Kelak, setelah menyelesaikan studi dan dilantik menjadi seorang dokter, saya berencana untuk melanjutkan pendidikan dokter spesialis bedah thorax dan kardiovaskuler (Sp. BTKV). Saya juga berencana mengabdi di daerah saya sendiri, Kabupaten Pandeglang, Banten. Saya ingin sekali membangun klinik di sana, baik klinik umum, maupun khusus jantung. Namun, saya tidak akan mematok biaya yang tinggi, terutama untuk pasien yang dari keluarga kurang mampu. Selain itu, saya berencana untuk berusaha bekerja sama dengan Pemerintah Daerah untuk membangun rumah sakit cabang di daerah selatan Pandeglang. Hal itu bertujuan, agar tidak ada lagi kasus pasien tidak tertolong sebab fasilitas kesehatan terlalu jauh untuk dijangkau.
Untuk mewujudkan hal tersebut, semasa perkuliahan, saya akan belajar dengan giat. Setiap semester, saya akan berupaya untuk mencapai target nilai cumlaude dan terus bertahan untuk tetap cumlaude hingga akhir semester 7 nanti.
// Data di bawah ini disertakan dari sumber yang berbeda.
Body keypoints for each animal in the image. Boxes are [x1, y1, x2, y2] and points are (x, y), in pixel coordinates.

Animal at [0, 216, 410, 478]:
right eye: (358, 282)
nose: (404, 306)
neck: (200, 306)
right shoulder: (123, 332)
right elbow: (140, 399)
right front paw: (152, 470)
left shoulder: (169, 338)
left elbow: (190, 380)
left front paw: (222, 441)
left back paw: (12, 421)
Tidak hanya itu, saya berencana mengikuti beberapa unit kemahasiswaan, seperti mengikuti BEM IKM FKUI, AMSA UI, dan organisasi kerohanian Islam. Saya juga Insya Allah akan turut aktif dalam organisasi paguyuban daerah Banten. Hal tersebut bertujuan agar kemampuan manajemen waktu dan kepemimpinan saya serta jiwa kepedulian lingkungan saya lebih terbentuk. Sehingga kelak, saya bukan hanya menjadi dokter yang mampu mengobati pasien, tapi mampu menjadi dokter yang juga empati, berkepemimpinan dan berjiwa islami.
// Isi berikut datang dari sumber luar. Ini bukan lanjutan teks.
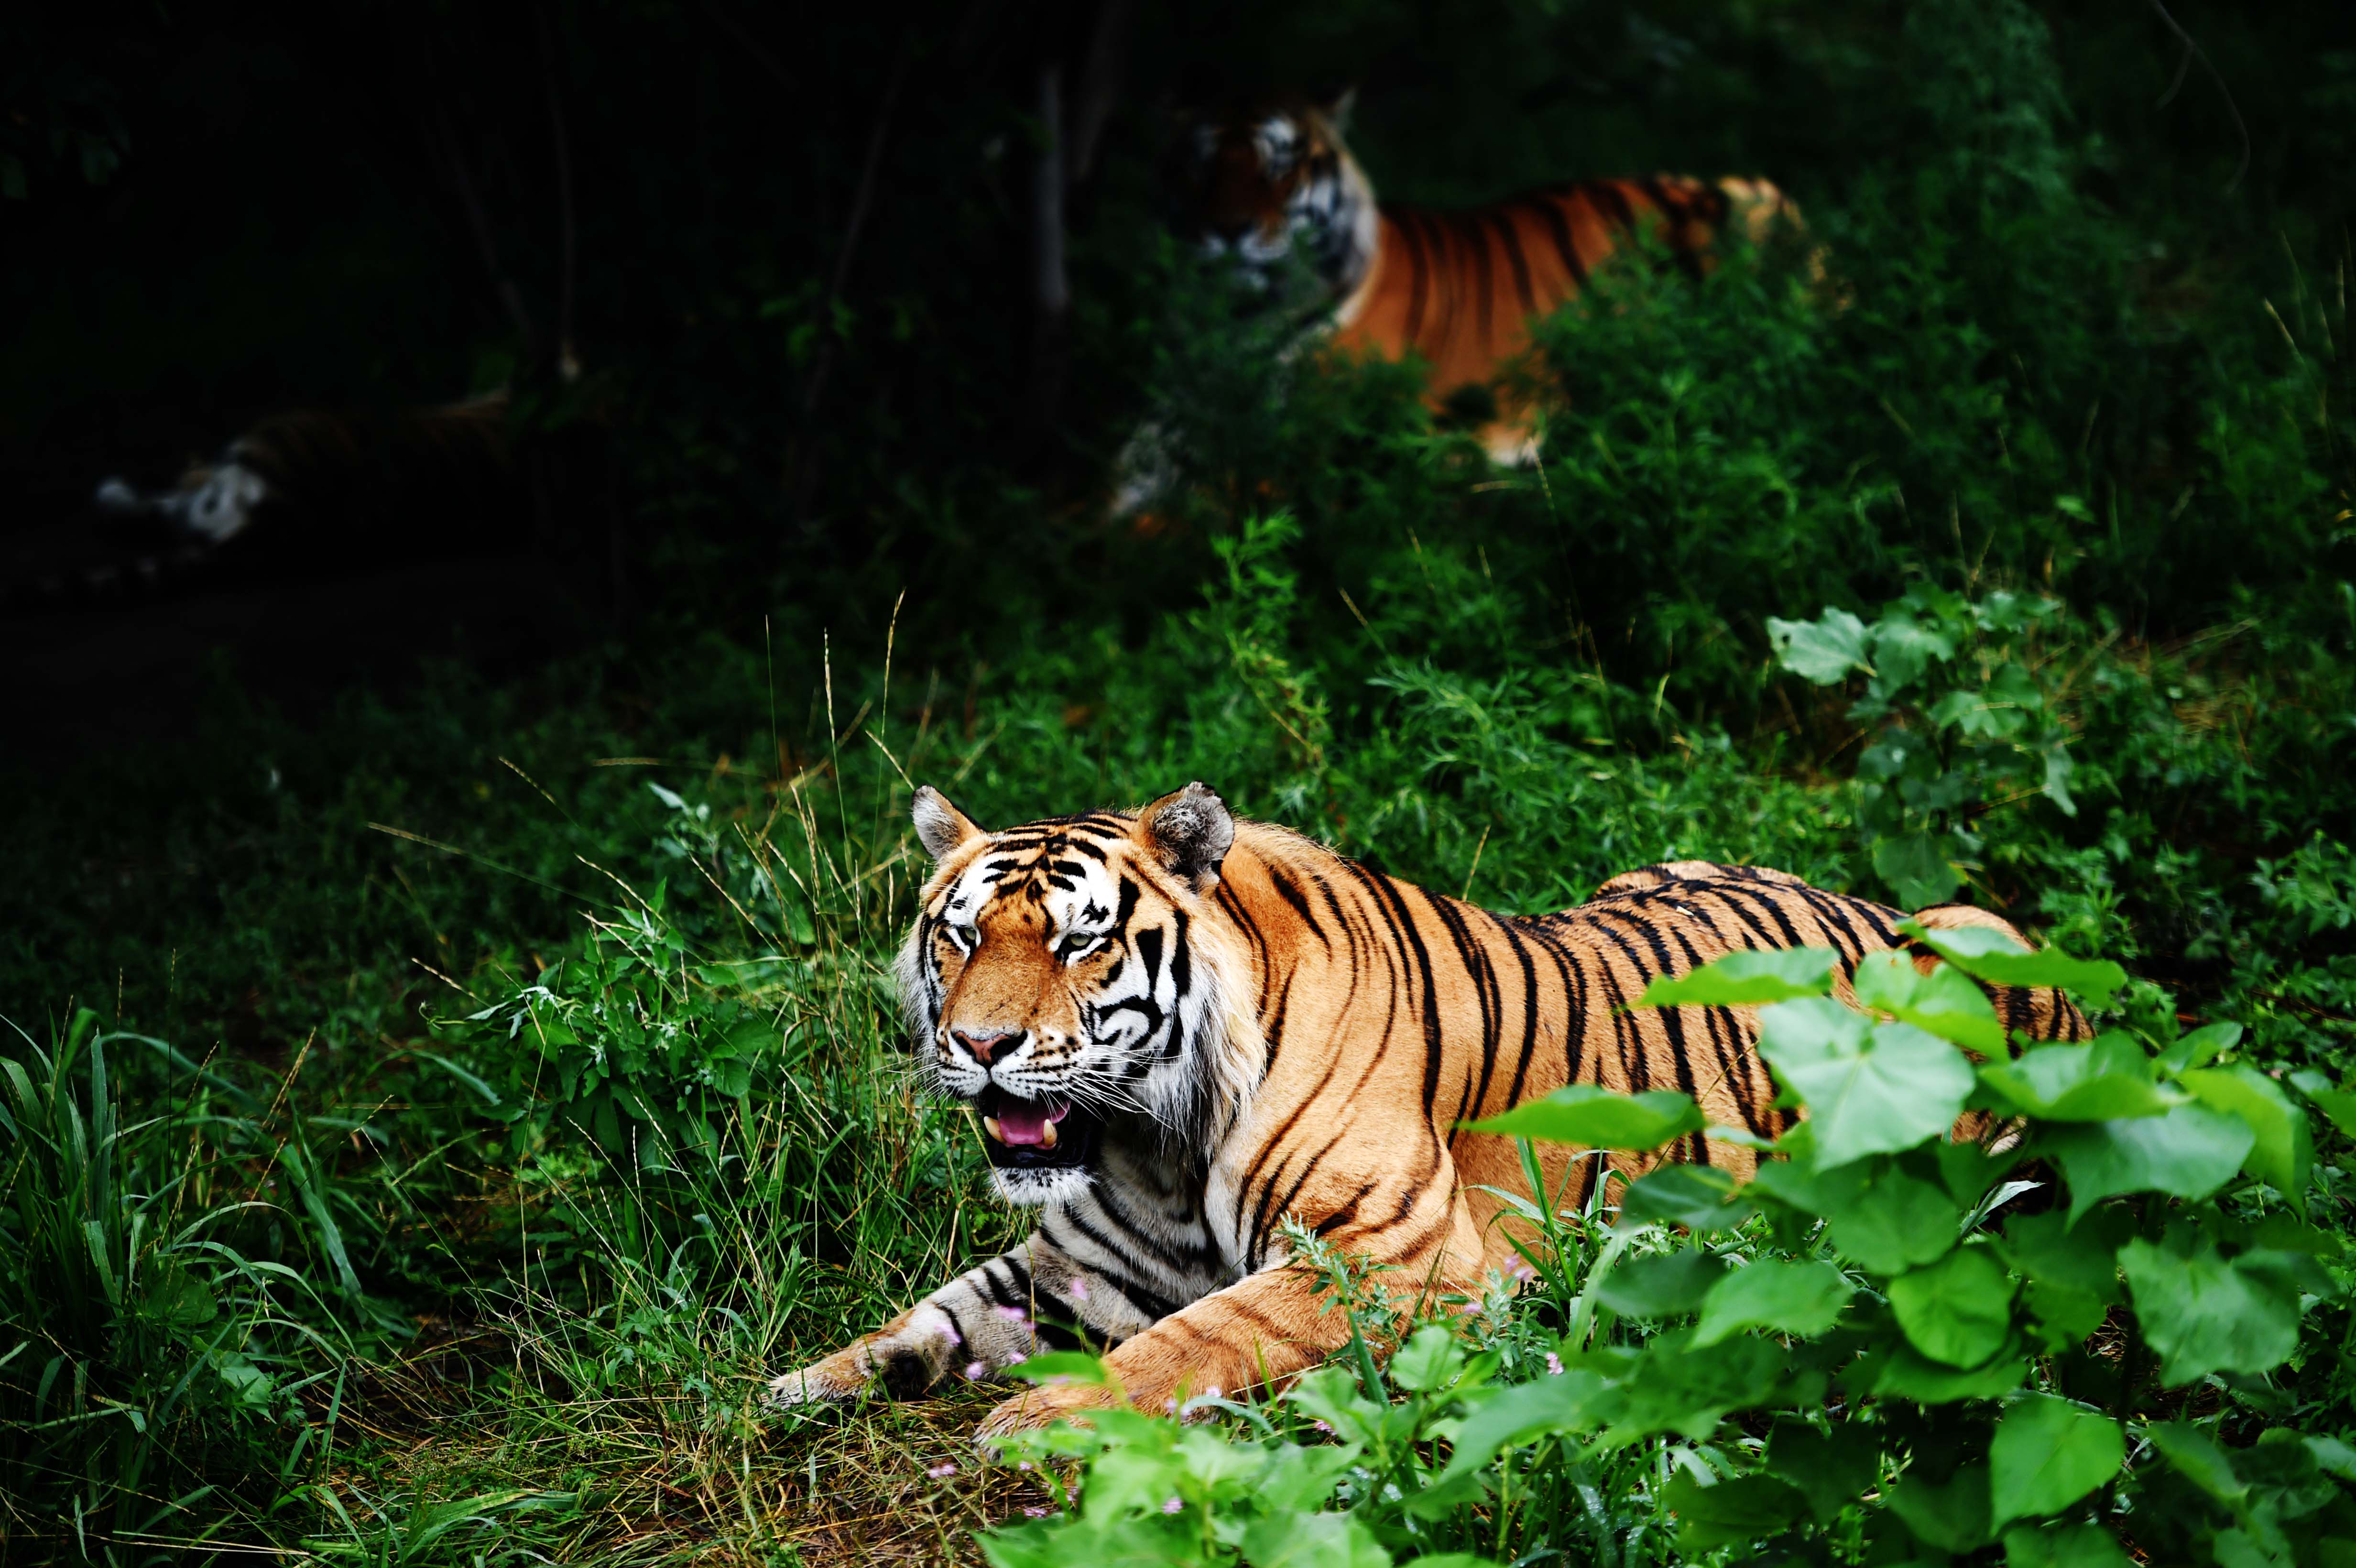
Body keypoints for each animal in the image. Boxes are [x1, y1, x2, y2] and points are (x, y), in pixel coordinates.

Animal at [768, 777, 2083, 1431]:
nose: (977, 1044)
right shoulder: (1080, 1263)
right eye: (960, 935)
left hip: (1979, 948)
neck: (1153, 1137)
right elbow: (937, 1312)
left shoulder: (1392, 1253)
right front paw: (802, 1385)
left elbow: (1194, 1336)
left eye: (1079, 940)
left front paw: (1041, 1417)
Teruntuk adik-adik yang membaca narasi ini, yang memiliki tujuan dan cita-cita yang sama untuk menjadi seorang dokter, yang juga ingin memasuki kampus perjuangan ini, semangat. Perjuangan untuk memasuki institusi yang luar biasa ini bukan perkara yang mudah. Akan ada banyak tantangan yang menghadang, bahkan mampu menggoyahkan. Namun, jika kita memiliki tekad yang kuat dan pantang menyerah untuk terus berjuang, mau berusaha dan berdoa, serta percaya kepada Kuasa Tuhan, tidak ada yang tidak mungkin. Meski berat hadapi dengan senyuman dan semangat. Percayalah, setelah kesulitan itu, pasti ada kemudahan. Tuhan tidak akan pernah membebani seorang hamba diluar kemampuan hamba-Nya tersebut. Tetaplah berusaha dan jangan putus asa. Sertakan selalu Tuhan dalam setiap langkahmu. Meskipun pada akhirnya Tuhan yang menentukan takdir pada masing-masing dari kita, namun tetap, tugas kita sebagai seorang hamba, hanya berusaha. Sisanya, serahkan kepada Tuhan, dalam hal ini tawakal. Ingat selalu, Tuhan tidak akan pernah ingkar pada hamba-Nya yang mau berusaha, dan Tuhan selalu tahu, mana yang terbaik untuk hidup hamba-Nya.
“Sejatinya, menjadi seorang dokter bukan hanya soal menjadi seorang yang pintar. Diperlukan fisik dan mental yang kuat, sebab tugas yang akan kita emban begitu berat. Kita diberikan amanah oleh Tuhan untuk jadi perantara dalam usaha mempertahan kehidupan manusia. Menjadi seorang dokter juga bukan hanya soal mengobati pasien lalu sembuh. Diperlukan karakter yang baik agar dapat memahami keadaan pasien dan mampu berempati padanya.”